During closing arguments, District Attorney Jennifer L. Bergman, stated “It is important to send a message to every single abuser in our county that this will not be tolerated here, and I ask you to send that message and send him to prison for a term of life….He’s shown us who he is and what he is willing to do to other people, and now is your opportunity to show him what is acceptable and what is not acceptable in our community.”
Nicole Washington argued the horrific facts of this case during closing, for the safety of the community, and the prevention of future victims as it was clear that Guzman had not learned from his past. Thereafter, the jury retired to deliberate and quickly returned a verdict of a term of life in prison and a $10,000 fine.
“By their sentence, the jury showed their understanding that Jorge Pineda Guzman posed an immediate threat not only to the citizens of this community, but also to those surrounding. For that, we should all rest more peacefully,” Washington said.
“Jorge Pineda Guzman posed a clear and present danger to every member of our community.

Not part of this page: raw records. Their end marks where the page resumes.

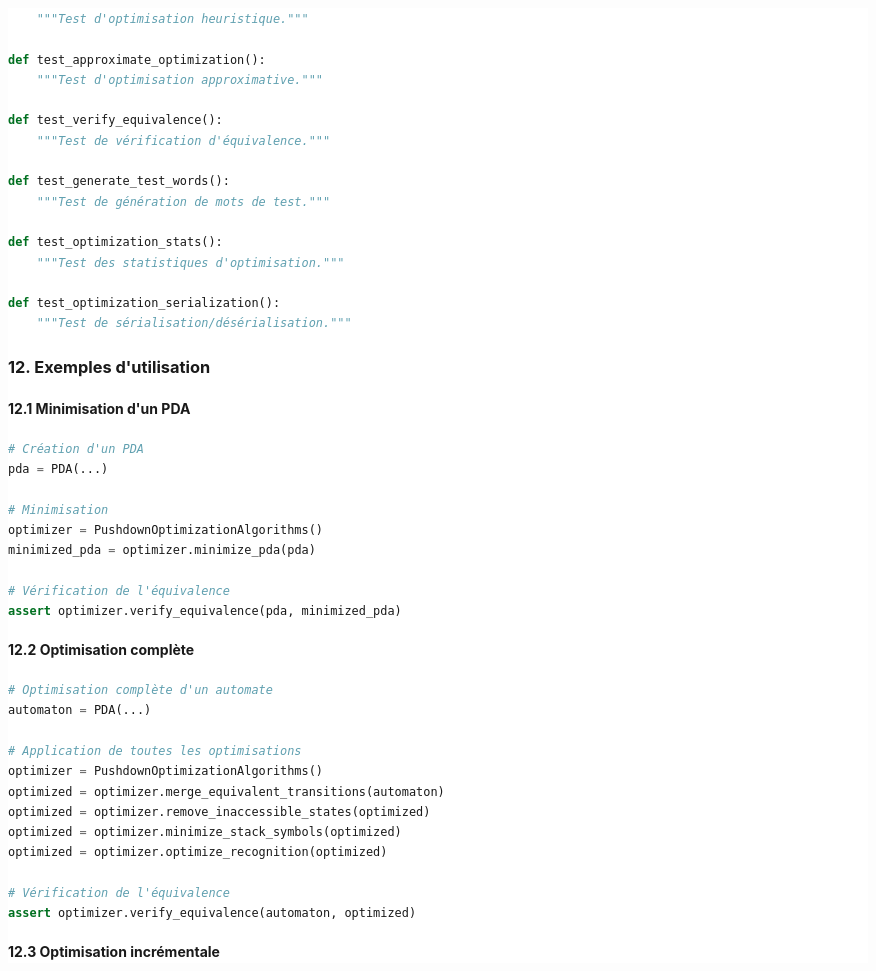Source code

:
 ```python
    """Test d'optimisation heuristique."""
    
def test_approximate_optimization():
    """Test d'optimisation approximative."""
    
def test_verify_equivalence():
    """Test de vérification d'équivalence."""
    
def test_generate_test_words():
    """Test de génération de mots de test."""
    
def test_optimization_stats():
    """Test des statistiques d'optimisation."""
    
def test_optimization_serialization():
    """Test de sérialisation/désérialisation."""
```

### 12. Exemples d'utilisation

#### 12.1 Minimisation d'un PDA

```python
# Création d'un PDA
pda = PDA(...)

# Minimisation
optimizer = PushdownOptimizationAlgorithms()
minimized_pda = optimizer.minimize_pda(pda)

# Vérification de l'équivalence
assert optimizer.verify_equivalence(pda, minimized_pda)
```

#### 12.2 Optimisation complète

```python
# Optimisation complète d'un automate
automaton = PDA(...)

# Application de toutes les optimisations
optimizer = PushdownOptimizationAlgorithms()
optimized = optimizer.merge_equivalent_transitions(automaton)
optimized = optimizer.remove_inaccessible_states(optimized)
optimized = optimizer.minimize_stack_symbols(optimized)
optimized = optimizer.optimize_recognition(optimized)

# Vérification de l'équivalence
assert optimizer.verify_equivalence(automaton, optimized)
```

#### 12.3 Optimisation incrémentale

The office of the Liberty County District Attorney is the barrier between violent offenders and the citizens of our community. I am thankful that we have officers like Noe Chavez, paramedics like Diane Cheek, and neighbors like the one who testified here, were all willing to do their part in ensuring the safety of our victim and also ensuring that Jorge Pineda Guzman will never again walk our streets,” Bergman said. “Further, I want to express my gratitude to the jurors who understood the importance of their decision when they handed down their verdict the life sentence the defendant so clearly deserved. Most importantly, I want to commend both victims for coming forward and having the courage and strength to face their abuser and tell their story. It is my hope that their strength will encourage others to come forward and speak the truth.”